Studies of impedance models and water transport behaviors of polypropylene coated metals in NaCl solution

Abstract

Using electrochemical impedance spectroscopy (EIS) technique, the water uptake process and the evolution of impedance models of polypropylene coated mild steels and LY12 Al alloys immersed in 3.5% (weight fraction) NaCl solution were studied. The equivalent electrical circuit (EEC) fitting results suggested that there was one single semi-circle in the impedance spectra of immersed samples in the initial period of immersion, which was corresponded to one time constant. Along with the immersion time, the number of time constant in EEC for metal/coating electrode system increased.
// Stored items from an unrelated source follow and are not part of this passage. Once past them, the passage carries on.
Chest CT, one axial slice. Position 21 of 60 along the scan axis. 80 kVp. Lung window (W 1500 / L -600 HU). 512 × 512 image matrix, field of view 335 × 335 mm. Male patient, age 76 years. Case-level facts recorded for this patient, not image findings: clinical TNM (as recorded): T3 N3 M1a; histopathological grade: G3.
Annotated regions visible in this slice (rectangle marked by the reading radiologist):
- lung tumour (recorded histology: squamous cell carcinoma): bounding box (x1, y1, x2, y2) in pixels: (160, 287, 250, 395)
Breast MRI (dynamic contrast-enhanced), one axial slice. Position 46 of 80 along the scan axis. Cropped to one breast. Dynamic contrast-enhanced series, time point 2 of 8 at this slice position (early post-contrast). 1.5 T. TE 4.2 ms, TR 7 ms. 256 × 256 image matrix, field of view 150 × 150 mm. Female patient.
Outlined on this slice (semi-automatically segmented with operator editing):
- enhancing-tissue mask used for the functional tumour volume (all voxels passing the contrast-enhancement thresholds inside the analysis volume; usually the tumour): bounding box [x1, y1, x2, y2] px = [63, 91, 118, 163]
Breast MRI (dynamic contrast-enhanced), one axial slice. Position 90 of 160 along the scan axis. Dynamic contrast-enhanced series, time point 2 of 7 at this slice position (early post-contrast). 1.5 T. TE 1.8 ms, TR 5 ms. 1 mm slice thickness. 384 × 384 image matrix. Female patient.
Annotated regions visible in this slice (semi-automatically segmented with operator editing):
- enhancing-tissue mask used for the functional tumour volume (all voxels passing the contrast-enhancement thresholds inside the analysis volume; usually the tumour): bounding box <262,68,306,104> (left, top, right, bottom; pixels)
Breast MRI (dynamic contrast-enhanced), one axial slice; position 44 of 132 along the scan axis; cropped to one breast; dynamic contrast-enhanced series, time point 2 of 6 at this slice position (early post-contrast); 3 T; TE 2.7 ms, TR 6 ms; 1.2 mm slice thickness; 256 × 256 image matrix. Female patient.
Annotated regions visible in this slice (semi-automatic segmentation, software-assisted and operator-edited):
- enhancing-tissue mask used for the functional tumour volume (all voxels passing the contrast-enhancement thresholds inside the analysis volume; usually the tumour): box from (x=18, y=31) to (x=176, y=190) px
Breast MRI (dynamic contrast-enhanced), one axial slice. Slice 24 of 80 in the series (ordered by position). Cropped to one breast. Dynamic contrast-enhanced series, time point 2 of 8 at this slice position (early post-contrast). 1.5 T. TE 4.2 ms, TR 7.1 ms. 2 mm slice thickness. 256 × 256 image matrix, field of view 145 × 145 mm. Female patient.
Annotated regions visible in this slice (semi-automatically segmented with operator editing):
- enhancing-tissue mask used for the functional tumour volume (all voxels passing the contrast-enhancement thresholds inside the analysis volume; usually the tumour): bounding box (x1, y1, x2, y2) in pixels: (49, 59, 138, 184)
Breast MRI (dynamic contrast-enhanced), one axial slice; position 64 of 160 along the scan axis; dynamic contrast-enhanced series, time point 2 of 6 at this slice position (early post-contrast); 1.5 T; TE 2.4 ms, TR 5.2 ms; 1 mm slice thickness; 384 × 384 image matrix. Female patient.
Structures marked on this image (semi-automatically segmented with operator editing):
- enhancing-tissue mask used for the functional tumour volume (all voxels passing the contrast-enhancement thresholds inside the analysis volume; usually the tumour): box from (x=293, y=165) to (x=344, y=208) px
The diffusion process towards solution of corrosion products forming on the metal/coating interface might be restrained due to the influence of coating barrier, resulting in the initiation of diffusion component in EEC. This diffusion did not act as a Warburg behavior, leading to a deviation of dispersive number, n, from 0.5. The studies revealed that the water transport in polypropylene clear varnish followed the Fickian diffusion during the initial time of exposure to the solution. After a certain time of immersion, the water uptake reached a saturation value. According to the variation of coating capacitance with time, the water diffusion coefficient was deduced. The experimental results indicated that the water diffusion coefficients in polypropylene coatings were independent of substrate materials used and coating thickness. Relative dielectric constant of dry coatings ( ε d) and water volume fraction of the coatings at saturation ( φ ∞) were also calculated. The similar results were found in time dependence of coating capacitance calculated from the impedance imaginary component at a fixed high frequency and that obtained from the fitting result by EEC, which indicated that the coating capacitance from the impedance imaginary component was reliable to evaluate barrier performance of coatings against water.